An estimated 5.4 million Americans currently live with Alzheimer’s disease, a number that is expected to triple by 2050. One of the most promising methods for defining the disease’s causes and progression is to identify biomarkers, or biological indicators of the disease, in the human brain. But more cross-disciplinary efforts are needed if researchers hope to discover biomarkers that will translate quickly into clinical trials.

Now, six diverse schools, institutes, centers and departments at USC are teaming up to take on the challenge. The program, spearheaded by the USC Mark and Mary Stevens Neuroimaging and Informatics Institute (INI) and the Zilkha Neurogenetic Institute (ZNI) at the Keck School of Medicine of USC, will award more than $875,000 to postdoctoral fellows studying Alzheimer’s disease over the course of five years.

“Institutional training grants provide an invaluable opportunity to mentor the future leaders in our field,” said Arthur W. Toga, PhD, Provost Professor of Ophthalmology, Neurology, Psychiatry and the Behavioral Sciences, Radiology and Engineering; Ghada Irani Chair in Neuroscience; INI director and principal investigator of the project. “This project in particular unites researchers from across the university to establish a uniquely collaborative effort with a vast amount of potential.”
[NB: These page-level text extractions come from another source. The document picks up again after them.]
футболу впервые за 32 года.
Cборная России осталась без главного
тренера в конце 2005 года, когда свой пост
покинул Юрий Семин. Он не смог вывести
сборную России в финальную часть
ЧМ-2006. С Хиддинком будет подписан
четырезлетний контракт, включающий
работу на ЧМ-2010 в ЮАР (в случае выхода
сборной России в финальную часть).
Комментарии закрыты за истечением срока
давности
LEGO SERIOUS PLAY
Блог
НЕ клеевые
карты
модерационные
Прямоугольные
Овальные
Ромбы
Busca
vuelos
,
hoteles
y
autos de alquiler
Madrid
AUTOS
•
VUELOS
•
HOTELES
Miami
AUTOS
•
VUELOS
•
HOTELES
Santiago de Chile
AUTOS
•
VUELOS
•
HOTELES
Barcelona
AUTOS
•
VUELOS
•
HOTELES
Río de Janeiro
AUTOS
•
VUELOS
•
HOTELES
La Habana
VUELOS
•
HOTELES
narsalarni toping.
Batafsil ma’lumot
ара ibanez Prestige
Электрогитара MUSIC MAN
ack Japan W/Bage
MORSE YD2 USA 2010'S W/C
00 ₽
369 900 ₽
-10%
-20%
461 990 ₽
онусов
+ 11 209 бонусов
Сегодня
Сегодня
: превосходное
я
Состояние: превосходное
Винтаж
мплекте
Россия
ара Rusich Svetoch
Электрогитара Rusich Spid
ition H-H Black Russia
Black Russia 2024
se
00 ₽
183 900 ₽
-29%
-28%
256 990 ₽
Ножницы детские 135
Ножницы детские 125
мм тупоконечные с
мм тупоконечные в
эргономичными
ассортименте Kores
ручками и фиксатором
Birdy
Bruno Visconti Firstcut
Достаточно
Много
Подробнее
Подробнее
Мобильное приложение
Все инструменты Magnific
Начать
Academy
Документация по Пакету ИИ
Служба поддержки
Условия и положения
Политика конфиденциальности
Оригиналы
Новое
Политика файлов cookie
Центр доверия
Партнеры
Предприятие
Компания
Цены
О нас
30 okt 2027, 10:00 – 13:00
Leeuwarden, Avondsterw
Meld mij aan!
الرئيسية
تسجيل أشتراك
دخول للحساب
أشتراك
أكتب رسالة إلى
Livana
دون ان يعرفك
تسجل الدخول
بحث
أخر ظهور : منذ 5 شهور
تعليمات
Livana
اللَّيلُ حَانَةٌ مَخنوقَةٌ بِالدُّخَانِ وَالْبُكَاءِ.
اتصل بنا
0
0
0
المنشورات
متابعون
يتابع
USC offers numerous institutional training opportunities for postdocs, including parallel lines of research on aging and Alzheimer’s disease. But the new project, “Training for the Multiscale and Multimodal Analysis of Biomarkers in Alzheimer’s Disease,” differs from a traditional postdoctoral fellowship in its highly collaborative nature and its emphasis on both the informatics behind Alzheimer’s research and the use of multiple methodologies to study the disease.

Those accepted to the program will examine Alzheimer’s disease biomarkers using four different modes: molecular and cellular methods, imaging tools and informatics, quantitative methods for clinical trials research and large-scale population analyses. The two-year training program also involves lab rotations, seminars and instruction for teaching and grant writing, with the ultimate goal of preparing fellows for a successful career in independent research.

Toga will oversee recruitment and placement of scholars, coordination between centers and the creation of an interdisciplinary network for collaboration. Berislav Zlokovic, MD, PhD,  chair and professor of physiology  and neuroscience; Mary Hayley and Selim Zilkha Chair in Alzheimer’s Disease Research; director of ZNI and assistant director of the training program, will assist in monitoring trainees, evaluating course materials and providing career development support.

The multidisciplinary effort involves researchers from INI; ZNI; the Department of Biomedical Engineering in the USC Viterbi School of Engineering; the Department of Psychology in the USC Dana and David Dornsife College of Letters, Arts and Sciences; the Leonard D. Schaeffer Center for Health Policy and Economics, a collaboration between the USC Sol Price School of Public Policy and USC School of Pharmacy; and the USC Leonard Davis School of Gerontology. Steven Moldin, PhD, executive director of research advancement, played a key role in developing this project.

Eight scholars will each receive full salary, annual travel costs to attend scientific meetings and tuition remission for continuing education. Graduates from a wide array of doctoral degree programs, spanning biological sciences, psychology, gerontology, engineering and beyond are encouraged to apply.